YOUR OBJECTIVE: Below are entries. Copy exactly the lines running from the line that holds "[113,722,159,735] update, ->" to the line that holds "[28,900,50,909] This ->", with both ends included.

INFORMATION SHOWN:
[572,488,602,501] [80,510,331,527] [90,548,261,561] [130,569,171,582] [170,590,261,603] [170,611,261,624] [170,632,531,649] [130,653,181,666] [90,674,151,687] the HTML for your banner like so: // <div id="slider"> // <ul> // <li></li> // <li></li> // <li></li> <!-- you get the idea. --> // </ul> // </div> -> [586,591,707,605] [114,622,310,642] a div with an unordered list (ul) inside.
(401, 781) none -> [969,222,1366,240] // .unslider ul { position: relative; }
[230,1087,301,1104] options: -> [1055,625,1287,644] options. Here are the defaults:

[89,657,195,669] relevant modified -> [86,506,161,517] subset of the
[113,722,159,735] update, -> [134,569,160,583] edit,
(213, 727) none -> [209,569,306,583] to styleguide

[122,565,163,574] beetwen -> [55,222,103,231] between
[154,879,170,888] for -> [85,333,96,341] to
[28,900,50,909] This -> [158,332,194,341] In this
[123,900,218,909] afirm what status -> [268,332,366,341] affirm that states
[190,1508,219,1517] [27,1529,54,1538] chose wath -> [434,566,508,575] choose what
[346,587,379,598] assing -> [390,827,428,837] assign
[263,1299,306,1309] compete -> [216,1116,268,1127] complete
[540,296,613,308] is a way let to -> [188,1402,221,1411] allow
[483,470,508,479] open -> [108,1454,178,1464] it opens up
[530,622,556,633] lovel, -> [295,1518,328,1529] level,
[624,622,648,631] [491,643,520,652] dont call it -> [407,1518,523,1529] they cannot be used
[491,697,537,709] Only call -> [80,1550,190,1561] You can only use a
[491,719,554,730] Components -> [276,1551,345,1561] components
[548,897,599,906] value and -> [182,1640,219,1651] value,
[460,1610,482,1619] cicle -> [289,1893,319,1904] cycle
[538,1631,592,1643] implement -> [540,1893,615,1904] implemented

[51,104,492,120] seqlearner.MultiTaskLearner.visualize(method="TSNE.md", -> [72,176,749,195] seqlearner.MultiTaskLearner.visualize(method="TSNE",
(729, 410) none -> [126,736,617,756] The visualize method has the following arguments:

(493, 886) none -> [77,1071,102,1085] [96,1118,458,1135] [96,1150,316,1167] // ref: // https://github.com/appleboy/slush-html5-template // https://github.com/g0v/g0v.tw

RESULT OF THIS EXERCISE:
[113,722,159,735] update, -> [134,569,160,583] edit,
(213, 727) none -> [209,569,306,583] to styleguide

[122,565,163,574] beetwen -> [55,222,103,231] between
[154,879,170,888] for -> [85,333,96,341] to
[28,900,50,909] This -> [158,332,194,341] In this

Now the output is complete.